Given material below:

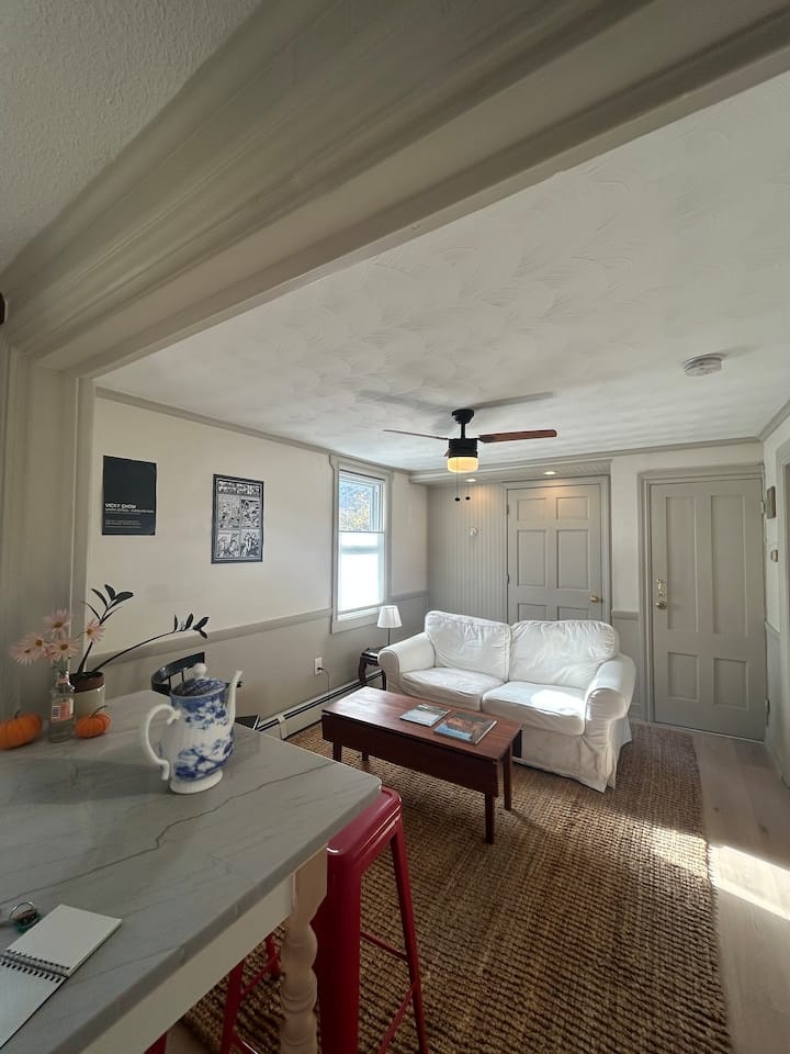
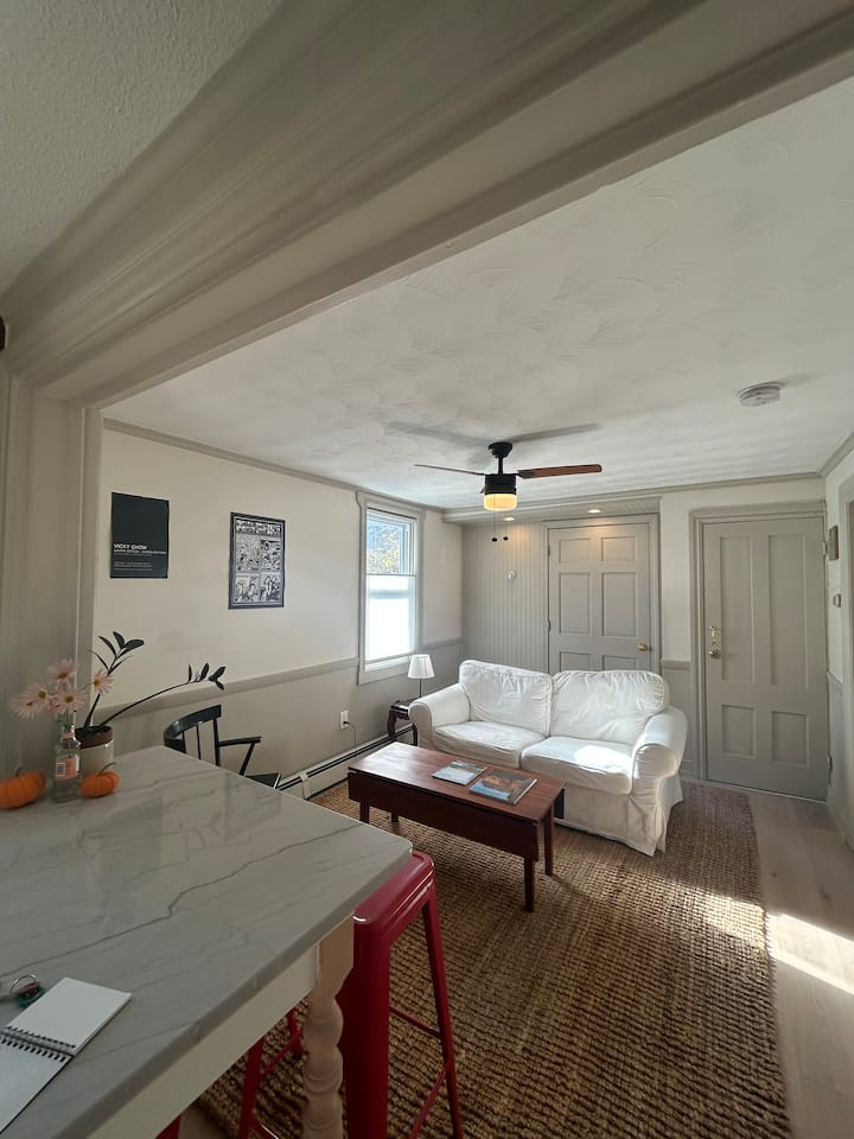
- teapot [137,662,244,795]
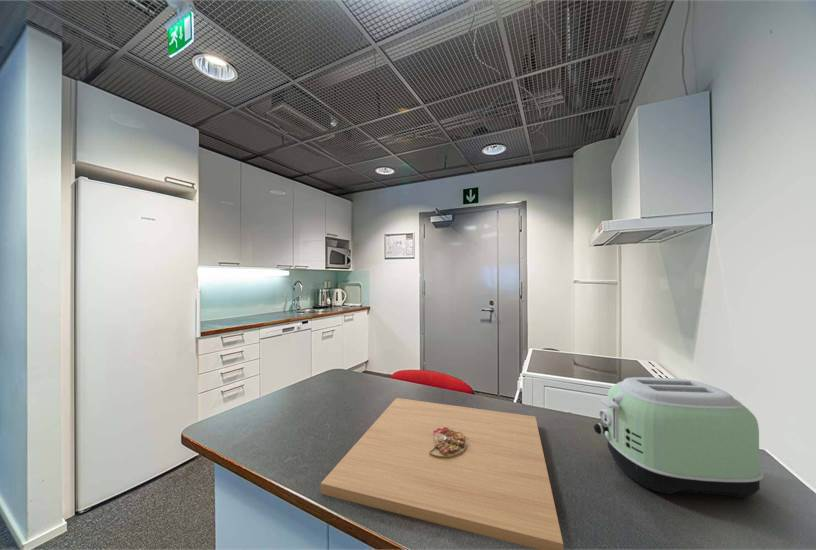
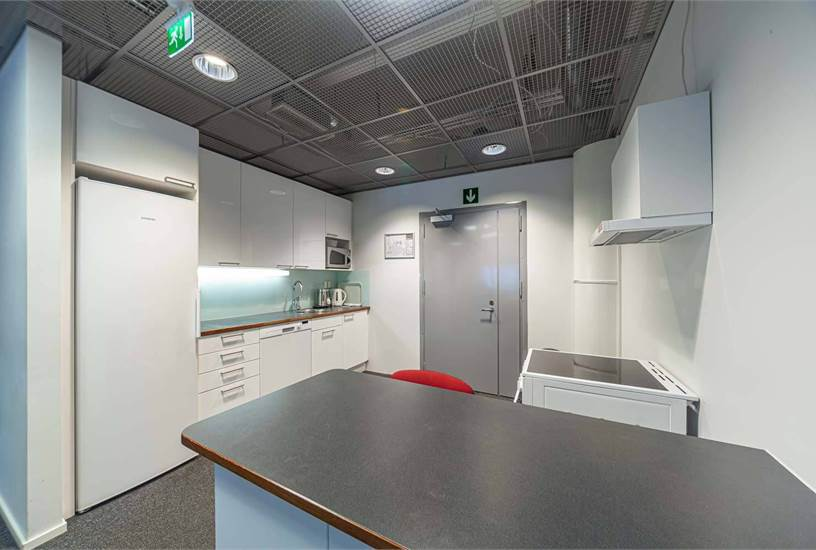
- toaster [593,376,765,499]
- platter [320,397,564,550]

End of Given material.

#### What to work on
When you copy the listing above, reproduce every line exactly and skip the images.

#### Output of the exercise
- teapot [137,662,244,795]
- toaster [593,376,765,499]
- platter [320,397,564,550]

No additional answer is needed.